You can have it send you an email before it were to reboot or when it comes up from a reboot. That way you would know exactly when it occurs to check the logs.

1 Like

First thing i’d be doing is a memory test and/or other hardware tests.

If you have a second system you may also want to consider directing its syslog to that, so you if the problem is storage related, you still get the log over the network.

I’d definitely run hardware diags though, in my experience FreeNAS is pretty solid. I’ve only seen reliability issues from hardware.

1 Like

Ok, I’ll see about getting the logs directed away from that machine. Thats going to suck if its hardware.

I do have a debug and in going through it is where I found the unscheduled restart. I also want to say I saw something panic related but whatever followed it was gibberish to me.

I used to get this when it did a scrub. It basically got too hot (2u chassis and crap fans). Try reapplying thermal paste and check your fans as it may be thermal.

But yes most likely hardware. FreeNAS doesn’t “just crash”

1 Like

As above, it could just be something like thermal paste, RAM not quite seated properly, etc. Not necessarily broken, but could simply be dislodged, overheating, etc.
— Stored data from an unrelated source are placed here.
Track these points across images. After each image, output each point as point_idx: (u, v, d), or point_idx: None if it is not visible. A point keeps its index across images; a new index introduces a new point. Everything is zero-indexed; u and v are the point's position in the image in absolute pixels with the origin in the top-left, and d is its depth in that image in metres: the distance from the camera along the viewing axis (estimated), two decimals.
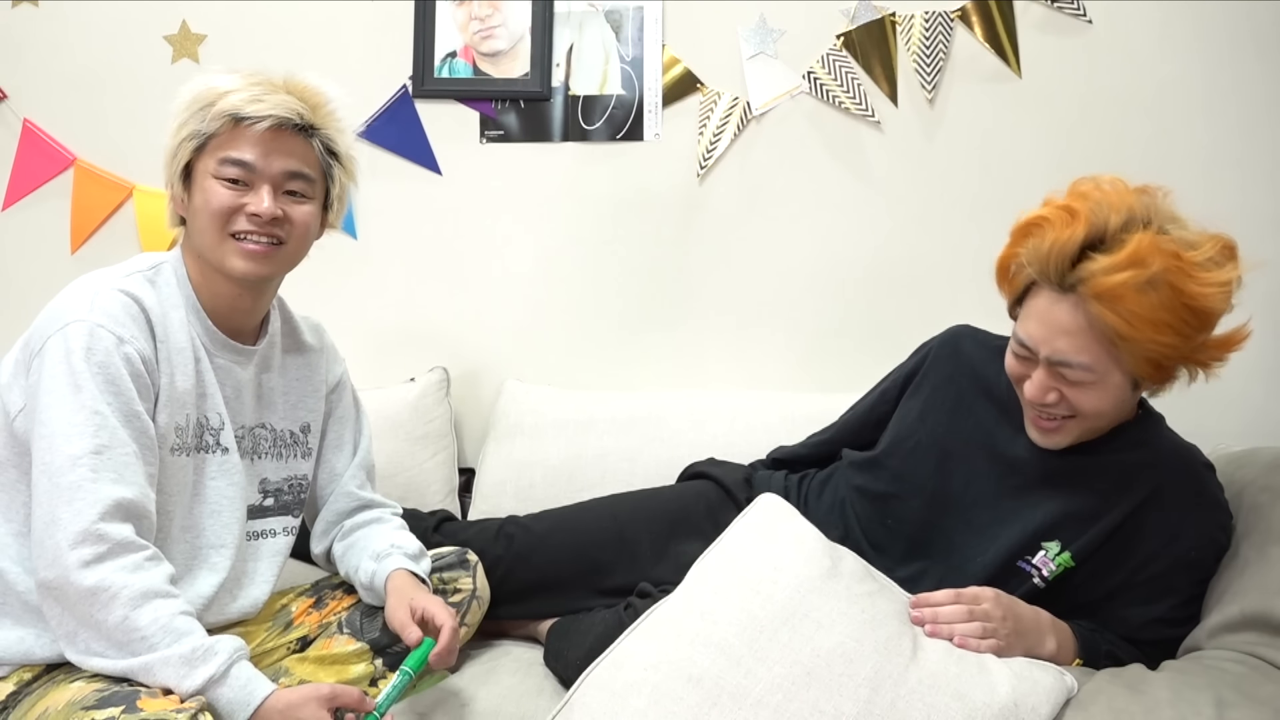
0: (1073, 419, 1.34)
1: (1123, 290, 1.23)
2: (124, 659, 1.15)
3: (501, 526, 1.71)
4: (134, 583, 1.16)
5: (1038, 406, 1.35)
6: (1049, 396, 1.33)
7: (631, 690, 1.15)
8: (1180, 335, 1.25)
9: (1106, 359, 1.28)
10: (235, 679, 1.16)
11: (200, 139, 1.30)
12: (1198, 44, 1.93)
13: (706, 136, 2.05)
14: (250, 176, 1.31)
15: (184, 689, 1.13)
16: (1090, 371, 1.29)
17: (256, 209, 1.30)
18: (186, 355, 1.31)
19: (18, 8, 2.13)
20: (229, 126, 1.30)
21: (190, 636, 1.16)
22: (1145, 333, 1.24)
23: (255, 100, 1.29)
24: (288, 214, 1.33)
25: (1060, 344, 1.29)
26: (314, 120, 1.34)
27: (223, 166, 1.30)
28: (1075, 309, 1.28)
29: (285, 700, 1.16)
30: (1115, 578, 1.36)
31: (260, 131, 1.30)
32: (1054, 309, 1.30)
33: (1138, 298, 1.23)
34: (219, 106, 1.29)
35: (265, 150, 1.31)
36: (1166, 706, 1.13)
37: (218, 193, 1.30)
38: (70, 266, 2.15)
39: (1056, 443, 1.37)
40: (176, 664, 1.14)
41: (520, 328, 2.15)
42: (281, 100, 1.31)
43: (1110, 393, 1.31)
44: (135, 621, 1.15)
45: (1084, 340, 1.28)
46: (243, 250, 1.32)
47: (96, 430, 1.19)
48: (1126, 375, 1.30)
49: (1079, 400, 1.32)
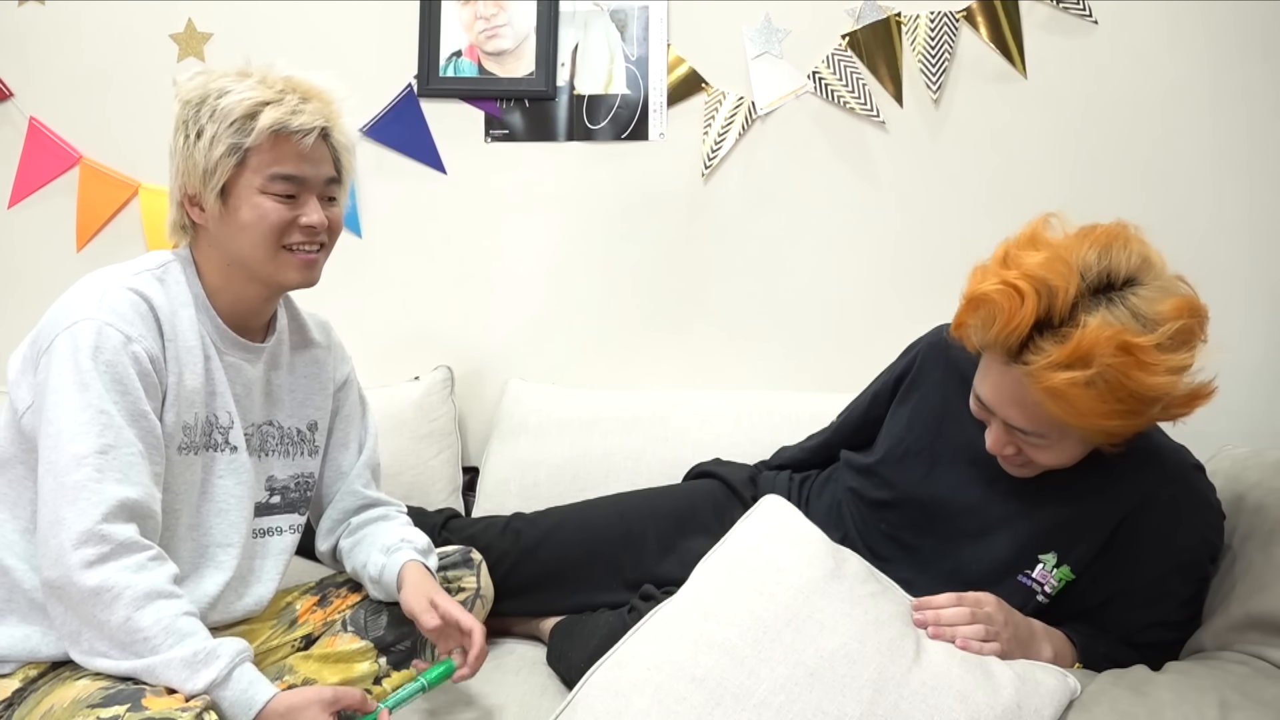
0: (1035, 464, 1.35)
1: (1066, 388, 1.19)
2: (127, 660, 1.15)
3: (509, 522, 1.72)
4: (137, 583, 1.16)
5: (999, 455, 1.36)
6: (1006, 450, 1.34)
7: (635, 690, 1.15)
8: (1131, 416, 1.22)
9: (1057, 430, 1.27)
10: (238, 682, 1.16)
11: (240, 154, 1.29)
12: (1204, 44, 1.93)
13: (711, 136, 2.05)
14: (299, 189, 1.32)
15: (187, 691, 1.14)
16: (1043, 438, 1.29)
17: (310, 220, 1.32)
18: (196, 353, 1.31)
19: (24, 6, 2.14)
20: (270, 140, 1.29)
21: (193, 638, 1.16)
22: (1092, 421, 1.22)
23: (295, 112, 1.29)
24: (330, 218, 1.35)
25: (1011, 412, 1.29)
26: (334, 119, 1.35)
27: (272, 182, 1.30)
28: (1024, 385, 1.24)
29: (287, 703, 1.16)
30: (1113, 584, 1.36)
31: (304, 144, 1.30)
32: (1004, 379, 1.27)
33: (1083, 393, 1.19)
34: (263, 121, 1.27)
35: (311, 162, 1.32)
36: (1170, 708, 1.13)
37: (272, 209, 1.30)
38: (76, 264, 2.15)
39: (1025, 474, 1.38)
40: (179, 666, 1.14)
41: (524, 327, 2.15)
42: (314, 109, 1.31)
43: (1068, 450, 1.31)
44: (138, 622, 1.15)
45: (1035, 413, 1.26)
46: (298, 261, 1.33)
47: (102, 429, 1.19)
48: (1078, 441, 1.30)
49: (1036, 456, 1.32)
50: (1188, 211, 1.95)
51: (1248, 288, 1.95)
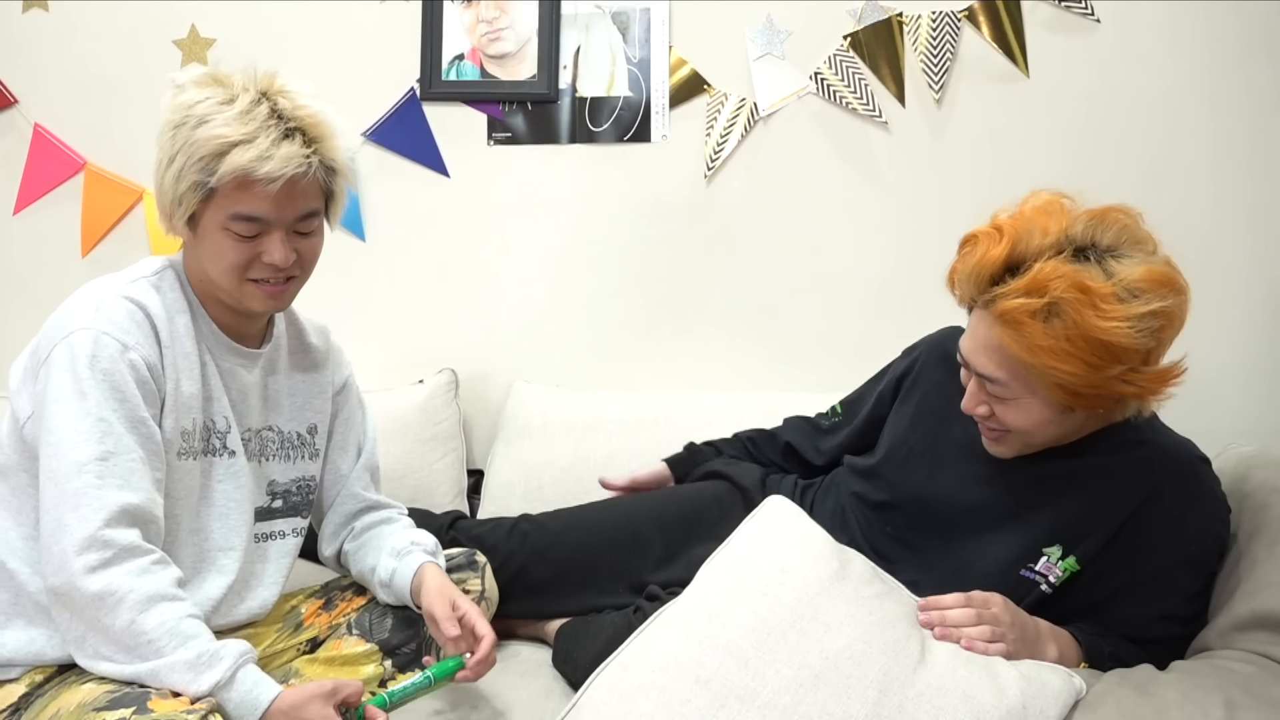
0: (1009, 433, 1.36)
1: (1019, 315, 1.24)
2: (132, 664, 1.16)
3: (516, 523, 1.72)
4: (140, 587, 1.16)
5: (973, 417, 1.38)
6: (979, 409, 1.36)
7: (639, 692, 1.15)
8: (1086, 365, 1.23)
9: (1019, 381, 1.29)
10: (242, 683, 1.16)
11: (205, 191, 1.25)
12: (1207, 44, 1.92)
13: (714, 137, 2.05)
14: (263, 227, 1.28)
15: (191, 694, 1.14)
16: (1007, 388, 1.31)
17: (272, 259, 1.28)
18: (192, 359, 1.32)
19: (28, 13, 2.15)
20: (234, 183, 1.24)
21: (196, 640, 1.17)
22: (1045, 360, 1.24)
23: (265, 158, 1.22)
24: (299, 252, 1.32)
25: (980, 359, 1.32)
26: (316, 153, 1.29)
27: (234, 221, 1.26)
28: (990, 328, 1.30)
29: (290, 700, 1.17)
30: (1119, 578, 1.36)
31: (269, 190, 1.25)
32: (979, 325, 1.33)
33: (1035, 325, 1.24)
34: (227, 164, 1.22)
35: (276, 204, 1.27)
36: (1175, 708, 1.13)
37: (231, 248, 1.27)
38: (81, 270, 2.16)
39: (1001, 452, 1.39)
40: (183, 669, 1.15)
41: (528, 329, 2.15)
42: (287, 153, 1.24)
43: (1034, 413, 1.32)
44: (142, 625, 1.15)
45: (998, 358, 1.30)
46: (262, 293, 1.32)
47: (102, 437, 1.20)
48: (1043, 400, 1.30)
49: (1005, 416, 1.33)
50: (1190, 210, 1.94)
51: (1250, 286, 1.95)
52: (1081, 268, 1.24)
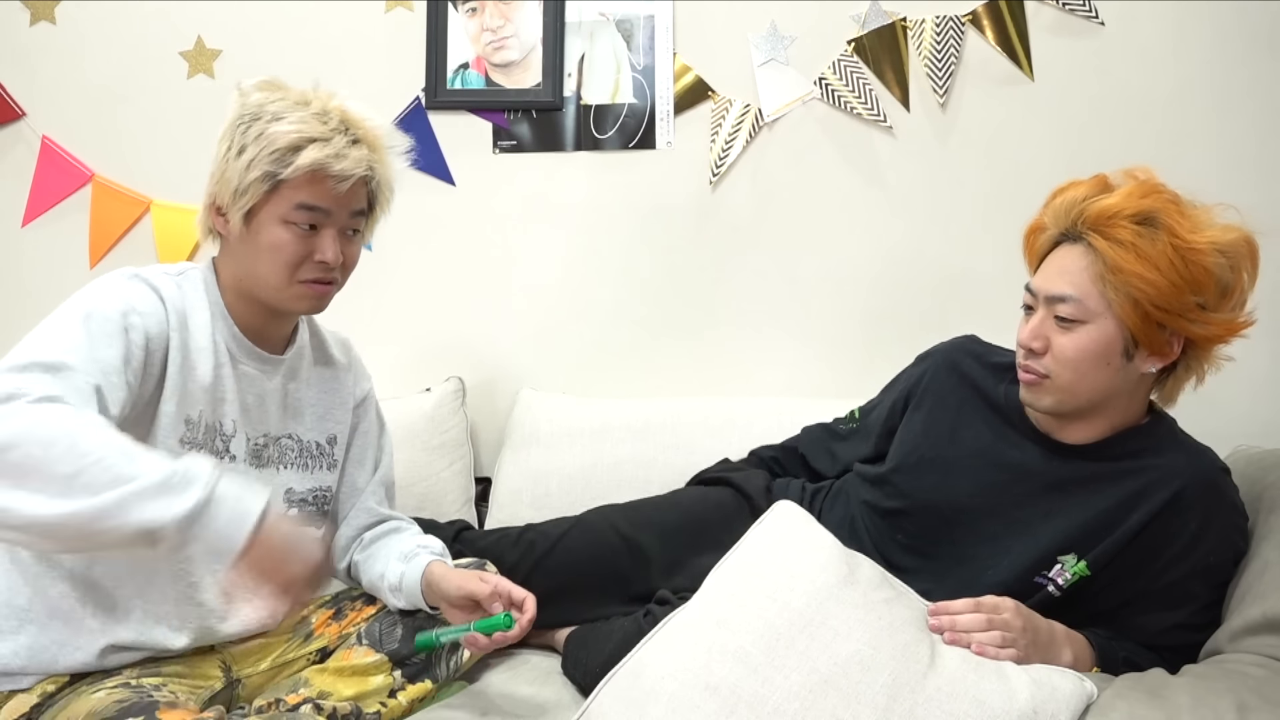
0: (1049, 380, 1.36)
1: (1117, 219, 1.31)
2: (82, 499, 0.98)
3: (522, 533, 1.71)
4: (66, 409, 1.04)
5: (1024, 350, 1.39)
6: (1036, 343, 1.37)
7: (649, 699, 1.15)
8: (1168, 280, 1.29)
9: (1097, 296, 1.32)
10: (225, 495, 1.04)
11: (273, 183, 1.30)
12: (1211, 45, 1.92)
13: (719, 144, 2.06)
14: (321, 220, 1.33)
15: (168, 522, 1.00)
16: (1079, 307, 1.33)
17: (324, 257, 1.33)
18: (207, 355, 1.32)
19: (36, 26, 2.16)
20: (307, 177, 1.30)
21: (154, 457, 1.03)
22: (1133, 265, 1.29)
23: (340, 156, 1.30)
24: (345, 253, 1.36)
25: (1056, 281, 1.36)
26: (378, 164, 1.37)
27: (297, 212, 1.31)
28: (1077, 250, 1.35)
29: (277, 509, 1.11)
30: (1133, 585, 1.35)
31: (339, 188, 1.31)
32: (1061, 256, 1.38)
33: (1129, 228, 1.31)
34: (304, 158, 1.28)
35: (341, 200, 1.33)
36: (1187, 712, 1.12)
37: (288, 241, 1.31)
38: (89, 281, 2.16)
39: (1036, 399, 1.40)
40: (154, 493, 1.00)
41: (535, 336, 2.15)
42: (358, 156, 1.32)
43: (1093, 344, 1.33)
44: (83, 445, 0.99)
45: (1079, 277, 1.34)
46: (309, 293, 1.35)
47: (65, 352, 1.13)
48: (1116, 322, 1.32)
49: (1062, 348, 1.34)
50: None
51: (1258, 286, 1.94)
52: (1174, 193, 1.36)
One of the things that makes me hesitate on hardware is the lack of events in idrac. I figure if freenas was getting hot enough to restart idrac would have events to.
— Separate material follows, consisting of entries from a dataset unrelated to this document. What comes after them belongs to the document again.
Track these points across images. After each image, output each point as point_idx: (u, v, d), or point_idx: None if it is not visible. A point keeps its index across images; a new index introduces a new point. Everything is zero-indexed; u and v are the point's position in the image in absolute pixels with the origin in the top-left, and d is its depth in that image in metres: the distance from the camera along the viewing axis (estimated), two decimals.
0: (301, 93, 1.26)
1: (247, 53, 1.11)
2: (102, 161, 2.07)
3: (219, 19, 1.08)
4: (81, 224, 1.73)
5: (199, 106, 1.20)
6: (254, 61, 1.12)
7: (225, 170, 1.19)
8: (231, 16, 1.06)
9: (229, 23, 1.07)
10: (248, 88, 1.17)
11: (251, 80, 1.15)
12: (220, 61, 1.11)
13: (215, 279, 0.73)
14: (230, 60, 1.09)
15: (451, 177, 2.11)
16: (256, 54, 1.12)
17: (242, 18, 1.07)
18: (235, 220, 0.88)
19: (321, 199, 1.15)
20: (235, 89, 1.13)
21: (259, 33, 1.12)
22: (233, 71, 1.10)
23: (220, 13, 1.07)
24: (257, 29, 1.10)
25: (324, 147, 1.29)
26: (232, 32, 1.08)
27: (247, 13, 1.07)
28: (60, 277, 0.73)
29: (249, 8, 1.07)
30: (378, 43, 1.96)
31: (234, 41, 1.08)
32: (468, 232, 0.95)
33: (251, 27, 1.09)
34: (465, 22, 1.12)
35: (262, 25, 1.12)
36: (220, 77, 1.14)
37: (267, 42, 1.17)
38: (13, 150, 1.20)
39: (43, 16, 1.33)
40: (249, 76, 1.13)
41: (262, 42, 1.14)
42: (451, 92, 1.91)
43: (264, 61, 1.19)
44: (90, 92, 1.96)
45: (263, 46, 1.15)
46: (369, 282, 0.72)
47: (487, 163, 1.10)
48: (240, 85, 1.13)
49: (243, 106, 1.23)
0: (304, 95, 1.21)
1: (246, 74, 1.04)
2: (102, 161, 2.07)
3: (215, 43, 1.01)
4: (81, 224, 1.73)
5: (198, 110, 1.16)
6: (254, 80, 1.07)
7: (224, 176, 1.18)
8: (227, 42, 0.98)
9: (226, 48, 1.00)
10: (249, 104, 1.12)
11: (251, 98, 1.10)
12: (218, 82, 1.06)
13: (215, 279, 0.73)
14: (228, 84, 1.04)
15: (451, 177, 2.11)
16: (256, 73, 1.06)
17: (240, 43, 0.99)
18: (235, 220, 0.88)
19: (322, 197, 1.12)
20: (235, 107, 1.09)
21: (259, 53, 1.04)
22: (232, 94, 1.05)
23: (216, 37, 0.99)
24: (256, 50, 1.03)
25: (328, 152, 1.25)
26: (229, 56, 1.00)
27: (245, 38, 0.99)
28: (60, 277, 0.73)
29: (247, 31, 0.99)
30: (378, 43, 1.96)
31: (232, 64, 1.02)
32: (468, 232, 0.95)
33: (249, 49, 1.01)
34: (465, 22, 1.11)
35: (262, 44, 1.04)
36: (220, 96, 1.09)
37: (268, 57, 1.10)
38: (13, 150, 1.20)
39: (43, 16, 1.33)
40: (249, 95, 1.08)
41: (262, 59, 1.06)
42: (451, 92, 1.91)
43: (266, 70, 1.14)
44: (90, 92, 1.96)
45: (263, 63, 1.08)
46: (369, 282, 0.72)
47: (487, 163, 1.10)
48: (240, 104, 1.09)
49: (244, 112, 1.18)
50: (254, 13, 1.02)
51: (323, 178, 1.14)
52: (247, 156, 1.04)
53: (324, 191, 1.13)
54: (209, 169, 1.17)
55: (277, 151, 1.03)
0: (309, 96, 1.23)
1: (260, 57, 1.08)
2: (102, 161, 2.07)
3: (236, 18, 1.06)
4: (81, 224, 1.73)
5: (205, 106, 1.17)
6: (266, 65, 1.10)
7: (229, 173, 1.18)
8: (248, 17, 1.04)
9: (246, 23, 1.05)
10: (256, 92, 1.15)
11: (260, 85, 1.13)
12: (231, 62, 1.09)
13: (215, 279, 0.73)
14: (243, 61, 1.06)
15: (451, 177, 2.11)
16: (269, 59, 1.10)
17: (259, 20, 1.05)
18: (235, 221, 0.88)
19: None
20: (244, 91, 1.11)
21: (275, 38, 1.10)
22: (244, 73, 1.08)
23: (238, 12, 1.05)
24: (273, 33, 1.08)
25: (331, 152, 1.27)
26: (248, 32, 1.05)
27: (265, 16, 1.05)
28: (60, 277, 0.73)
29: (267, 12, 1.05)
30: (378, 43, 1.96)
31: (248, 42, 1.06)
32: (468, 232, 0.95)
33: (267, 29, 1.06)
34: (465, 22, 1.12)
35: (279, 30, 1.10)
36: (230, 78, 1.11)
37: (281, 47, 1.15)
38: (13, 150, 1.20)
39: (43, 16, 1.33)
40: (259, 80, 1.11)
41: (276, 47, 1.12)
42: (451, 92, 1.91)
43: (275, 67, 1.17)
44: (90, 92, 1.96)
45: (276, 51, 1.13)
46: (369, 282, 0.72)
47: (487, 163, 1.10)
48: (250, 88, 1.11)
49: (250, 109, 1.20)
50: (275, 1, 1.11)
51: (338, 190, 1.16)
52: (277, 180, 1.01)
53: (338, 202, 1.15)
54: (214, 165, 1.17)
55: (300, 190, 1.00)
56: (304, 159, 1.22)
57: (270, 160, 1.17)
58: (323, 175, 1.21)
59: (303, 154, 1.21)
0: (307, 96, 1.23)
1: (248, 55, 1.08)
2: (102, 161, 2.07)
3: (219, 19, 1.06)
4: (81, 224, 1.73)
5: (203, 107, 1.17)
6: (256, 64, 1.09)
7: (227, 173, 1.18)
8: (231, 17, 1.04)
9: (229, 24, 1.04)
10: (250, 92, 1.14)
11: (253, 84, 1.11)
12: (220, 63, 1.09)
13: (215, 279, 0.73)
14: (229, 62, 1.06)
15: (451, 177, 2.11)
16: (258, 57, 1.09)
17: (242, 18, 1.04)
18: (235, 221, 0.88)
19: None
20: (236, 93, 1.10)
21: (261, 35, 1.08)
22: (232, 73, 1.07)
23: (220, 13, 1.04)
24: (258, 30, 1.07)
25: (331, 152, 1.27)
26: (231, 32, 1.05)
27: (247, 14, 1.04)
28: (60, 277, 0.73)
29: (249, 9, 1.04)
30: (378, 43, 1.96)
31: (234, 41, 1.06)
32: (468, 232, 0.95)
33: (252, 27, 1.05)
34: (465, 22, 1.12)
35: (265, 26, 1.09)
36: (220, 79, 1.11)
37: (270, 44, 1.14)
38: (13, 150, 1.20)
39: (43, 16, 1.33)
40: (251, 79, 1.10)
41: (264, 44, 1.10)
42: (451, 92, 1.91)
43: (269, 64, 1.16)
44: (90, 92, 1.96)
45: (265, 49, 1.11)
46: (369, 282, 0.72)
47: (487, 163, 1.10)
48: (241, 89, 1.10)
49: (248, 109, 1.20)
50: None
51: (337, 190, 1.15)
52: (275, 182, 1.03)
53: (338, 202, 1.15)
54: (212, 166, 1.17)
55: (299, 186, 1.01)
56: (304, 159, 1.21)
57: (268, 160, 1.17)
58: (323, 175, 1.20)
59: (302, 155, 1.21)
Either way I will setup getting the logs and try to do some hardware testing.

Not suggesting this is your issue, but i have actually had a server with major problems and failing to boot before due to a faulty DELL Drac module (before they were called iDrac).

We had to pull the DRAC out to get it to boot. :smiley:

It could also be that you’re hitting some obscure hardware/driver bug, it would be worth googling for issues with your hardware chipset(s) - particularly SCSI controller - for both FreeNAS and FreeBSD.

So I found this after the last reboot.

<118>Sat Mar 14 18:04:24 PDT 2020
bridge0: Ethernet address: 02:86:b2:da:b4:00
epair0a: Ethernet address: 02:66:10:00:07:0a
epair0b: Ethernet address: 02:66:10:00:08:0b
<5>epair0a: link state changed to UP
<5>epair0b: link state changed to UP
<6>epair0a: changing name to 'vnet0:1'
<6>bce0: promiscuous mode enabled
<5>bridge0: link state changed to UP
<6>vnet0:1: promiscuous mode enabled
<6>arp: 172.16.123.51 moved from f0:9f:c2:c3:e4:12 to 00:0c:29:fa:c6:72 on bce0
MCA: Bank 5, Status 0xbe00000000800400
MCA: Global Cap 0x0000000000001c09, Status 0x0000000000000004
MCA: Vendor "GenuineIntel", ID 0x106a5, APIC ID 16
MCA: CPU 0 UNCOR PCC internal timer error
MCA: Address 0x806577869
MCA: Misc 0x0
panic: Unrecoverable machine check exception

It’s either something with the cpu or the socket. From my experience it’s usually the socket. Please reseat the cpu.

That or try googling the error. Now that I think about that’s probably the best bet.

Most say its a hardware problem but I did find an instance where someone said a microcode update packaged with the bios update fixed the problem. So I downloaded the bios update from dell and applied it.

If that doesnt work I’ll see about pulling it out and reseating the cpu. Its not easy to get it from its current physical location to a point where I can work on it.

And if that doesnt work I’ll probably pull that cpu and just have one in it. As it is a dual cpu system. Relocate the second one to the primary slot and move the RAM.